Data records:
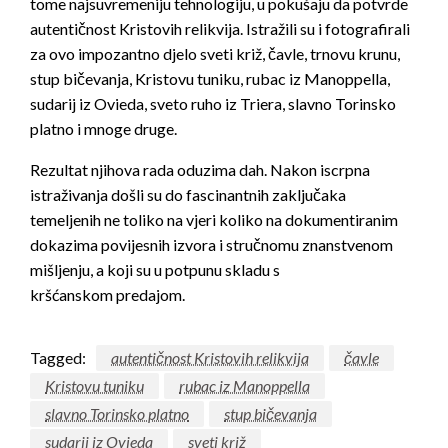
tome najsuvremeniju tehnologiju, u pokušaju da potvrde
autentičnost Kristovih relikvija. Istražili su i fotografirali
za ovo impozantno djelo sveti križ, čavle, trnovu krunu,
stup bičevanja, Kristovu tuniku, rubac iz Manoppella,
sudarij iz Ovieda, sveto ruho iz Triera, slavno Torinsko
platno i mnoge druge.
Rezultat njihova rada oduzima dah. Nakon iscrpna
istraživanja došli su do fascinantnih zaključaka
temeljenih ne toliko na vjeri koliko na dokumentiranim
dokazima povijesnih izvora i stručnomu znanstvenom
mišljenju, a koji su u potpunu skladu s
kršćanskom predajom.
Tagged:
autentičnost Kristovih relikvija
čavle
Kristovu tuniku
rubac iz Manoppella
slavno Torinsko platno
stup bičevanja
sudarij iz Ovieda
sveti križ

*WHAT YOU SHOULD DO*: Where the word "autentičnost" occurs in a line of the entries above, count that line, and reply with the total only.

*EXERCISE SOLUTION*: 2